Cufflinks for the regular shirt and regular man

Cufflinks for the regular shirt and regular man

Q. I know it isn’t an actual style but would it be entirely wrong to have the cuffs on my regular shirts tailored to put a hole where the button is and use cufflinks? I have many links and fewer French-cuffed shirts, some of which I don’t love. I would like to wear the links with my other shirts.

A. No, it would not be wrong, and, yes, you certainly can have your conventional button-cuffed shirts (known as barrel cuffs) changed into French cuffs. It makes sense to alter a few shirts to accommodate a nice collection of cufflinks. But, unfortunately, most tailors are not equipped to perform this very specific type of alteration.

To explain further, French cuffs are shirt cuffs with two buttonholes and no buttons; they are designed to be worn with cufflinks. Many men like them because they are a step more formal and dressy than barrel cuffs and also because the cufflinks they are worn with add a note of individuality and personality to a man’s combination. (Women are fond of them for these same reasons, plus one more: they make an easy gift choice, since they do not require knowing a man’s exact size.)

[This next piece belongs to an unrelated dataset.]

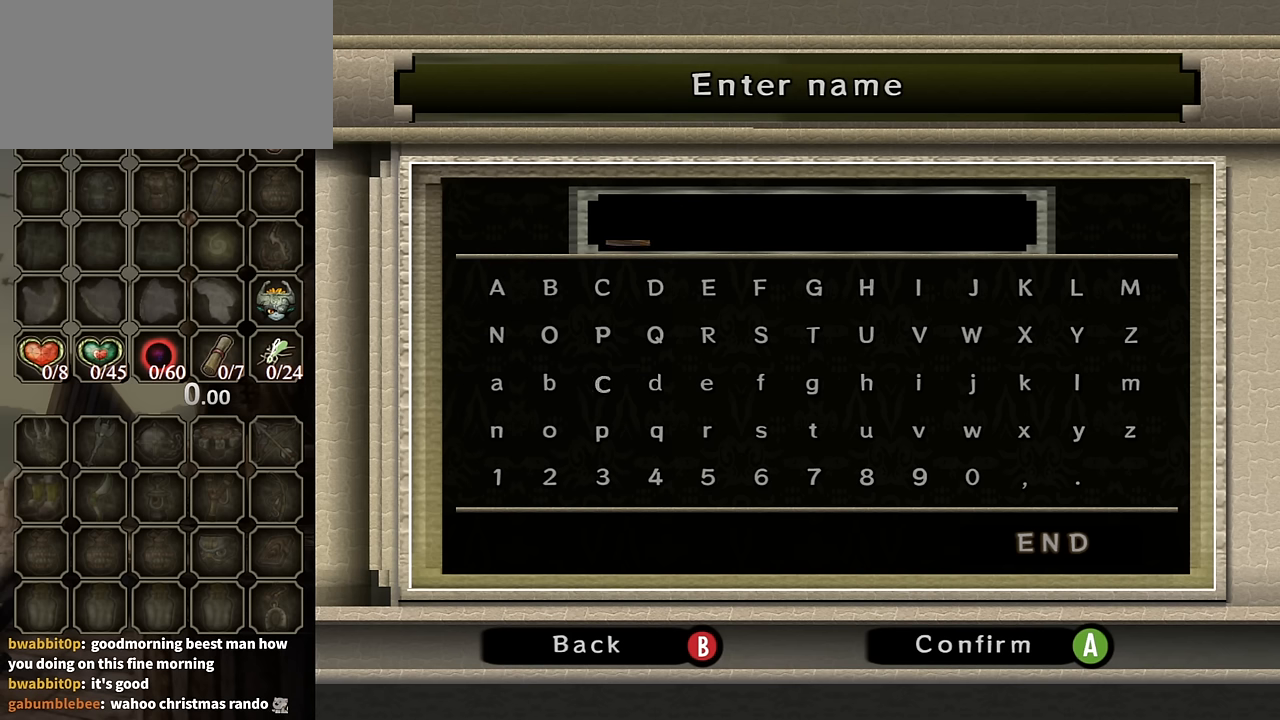
{"buttons": [], "left_stick": "up-right", "right_stick": "center", "events": [[67, "left_stick", "right"], [234, "left_stick", "up-right"]]}
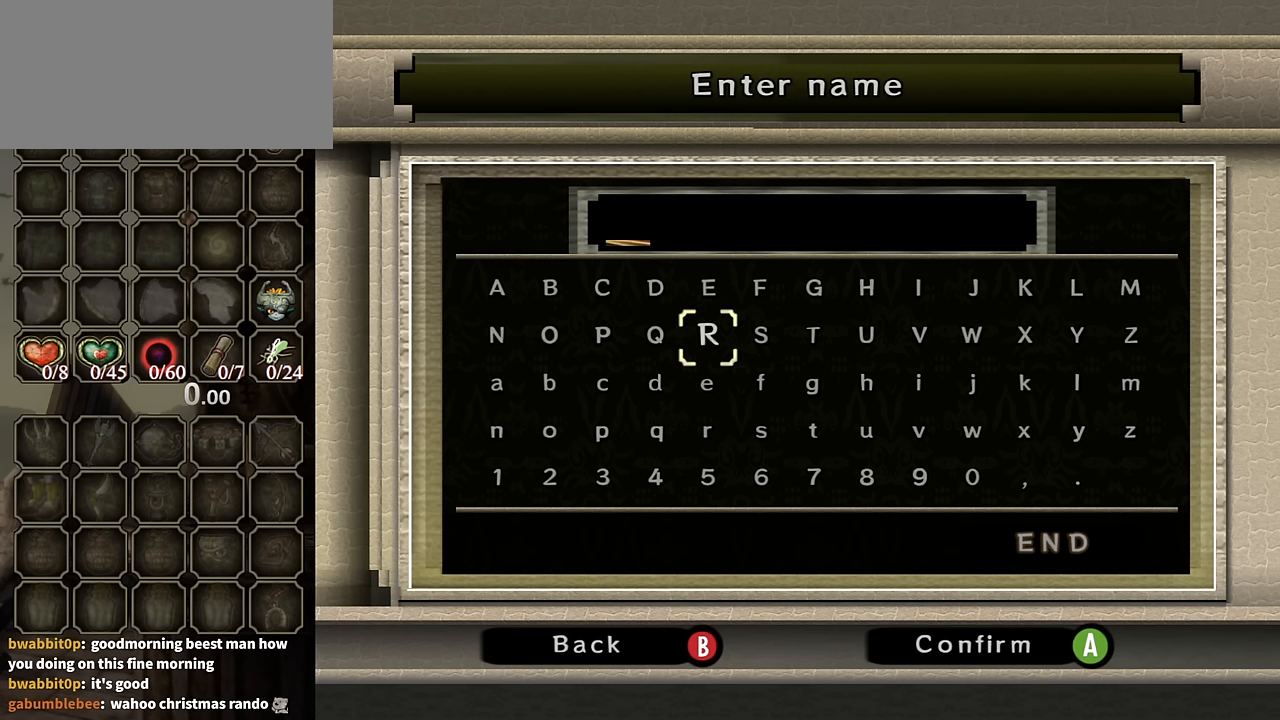
{"buttons": [], "left_stick": "center", "right_stick": "center", "events": [[67, "left_stick", "center"], [334, "left_stick", "right"], [500, "left_stick", "center"]]}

At current prices for fine shirts, and especially custom shirts, it is wise to have favorite shirts that you already own brought back to life and/or customized to fit your preferences. There actually is a significant range of alterations that can be made to shirt cuffs: they can be changed from barrel cuffs into single French cuffs (or the reverse), or made into convertible barrel/French cuffs; and frayed cuffs can be turned. If cuffs and, for that matter, collars are beyond repair, these can be replaced; usually this is done with new white shirting fabric (the resulting white-contrast cuff or white-contrast collar and cuff shirts on a colored or striped body are not as popular as they once were, but have always been liked by natty dressers). Many men have favorite shirts that they desperately want to hang onto, when they are somewhat tattered or the men have lost weight, or when their size is not available but a larger size is. Other shirt tailoring options include shortening sleeves, cutting down oversize collars, replacing worn cuffs, or even adding a monogram (for those who feel others need to know their initials).

The shop I recommend in New York City, that has been performing all manner of shirt alterations and repairs for decades is L. Allmeier at 39 West 32nd Street, New York, NY 10001 (212-243-7390). Their prices are not inexpensive, but the work is thoroughly professional, varying from $20 for changing a button cuff into a French cuff or for turning a frayed cuff, up to $50 for a new white collar.

While discussing buttonholes, I might mention another alteration that some highly knowledgeable dressers are fond of: they have the non-functioning stitched “buttonholes” on the sleeves of their off-the-rack suits and sport coats changed into “functioning buttonholes.” This is a subtle change that many fine tailors can perform. Normally, only high-end and custom-made jackets come with working buttonholes on the sleeves, but a skilled tailor can create them provided the sleeves have enough fabric for an open placket (vent). This totally unnecessary feature goes back historically to the days when a man kept his jacket on at all times and might, on occasion, want to roll back his sleeves a turn. Unbuttoning the functioning buttonholes made that possible.

Today, if a man wants to show off that his jacket has this upscale feature, he leaves the button nearest to his wrist unbuttoned. While it no longer serves any real function, a jacket with this special touch does serve to announce that the wearer knows a thing or two about elegant dressing. Even though adding it to one’s jacket is an affectation of sorts – one that conservative dressers may consider pretentious – the style does have its fans. The charge ranges from $75 at Allmeier’s to $100 at Paul Stuart; some shops charge as much as $200. Just as with monogramming, it adds a note of difference and specialness that announces to other sartorial insiders that you are a guy who “knows” how to dress. And, it certainly is a lot less costly way to make this point than wearing a $100,000 watch.